There is a wealth of evidence of the importance of ECD in shaping children’s lifelong outcomes and opportunities. Therefore, governments have a critical role in supporting parents, families and caregivers through creating a system of policies and services that meet the needs of young children and their families. Child poverty and social exclusion affect children from their beginnings so early intervention are essential in tackling discrimination and ensuring that all children have access to quality services and support. It is important to pay special attention to the most marginalised children and to babies and the youngest children.
COVID has exposed and worsened existing social inequalities and the effects on young children and their families have been severe, demonstrating the need for a recovery that builds in the long-term, more resilient early childhood systems. Public investment in early childhood is one of the most visionary and effective policy measures that government can take. Proper investment in nurturing care and quality early years services is a key lever in tackling child poverty inequality and social exclusion.

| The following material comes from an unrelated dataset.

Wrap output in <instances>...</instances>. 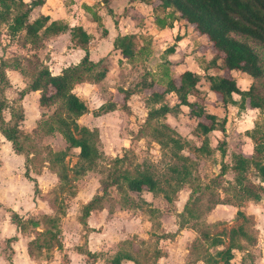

Key Findings from Analysis of Early Childhood Indicators across Policy Areas
The analysis undertaken by ISSA summarises the situation of young children across 6 policy areas impacting their development based on data collected in 9 EU countries along with the consolidation of this data in one cross country analysis. The cross-country analysis draws attention to 4 key findings impacting ECD and some priorities for policymaking and investment in early childhood at the EU and country level.
The 6 policy areas are Child Poverty Maternal and child health and nutrition Child safety and security. Cross-sectoral coordination for ECD. Parenting and family support Early Learning ECEC
A set of comprehensive indicators was assigned to each policy area, however, once the research was underway it revealed limited data for ECD related indicators especially for children under 6 and even more limited for children under 3 and their families. This was the case for all 9 countries and across all 6 policy areas.
1. Scarcity of data on children’s early years especially under 3 years.
2. Limited or non-existent disaggregated data on the lives of young children under 6, even less under 3 years.
3. Across countries there is a need to guarantee universal access to ECEC services especially for those under 3 and those who are most in need, alongside greater support for families with young children. This requires increased public investment in ECEC and parenting services as well as strengthening the capacity and prof dev of the ECD workforce.
4. There is a need for an integrated multi-sectoral approach to early childhood, with leadership and coordination that addresses children’s and families needs in a comprehensive way.
The Role of the EU in upholding children’s rights in early childhood
The EU Child Guarantee and the EU Strategy of the Rights of the Child, both ground-breaking initiatives, present the timely opportunity to take real action on early childhood at a national level. With 24.2% of children at risk of poverty and social exclusion in 2020 and the full extent of the impact of COVID 19 yet to be understood, the effective implementation of the EU Child Guarantee across member states is essential to develop integrated cross-sector approaches to fully realise what the EU Strategy on the Rights of the Child recognises as every children’s right to an adequate standard of living and equal opportunities from their earliest years.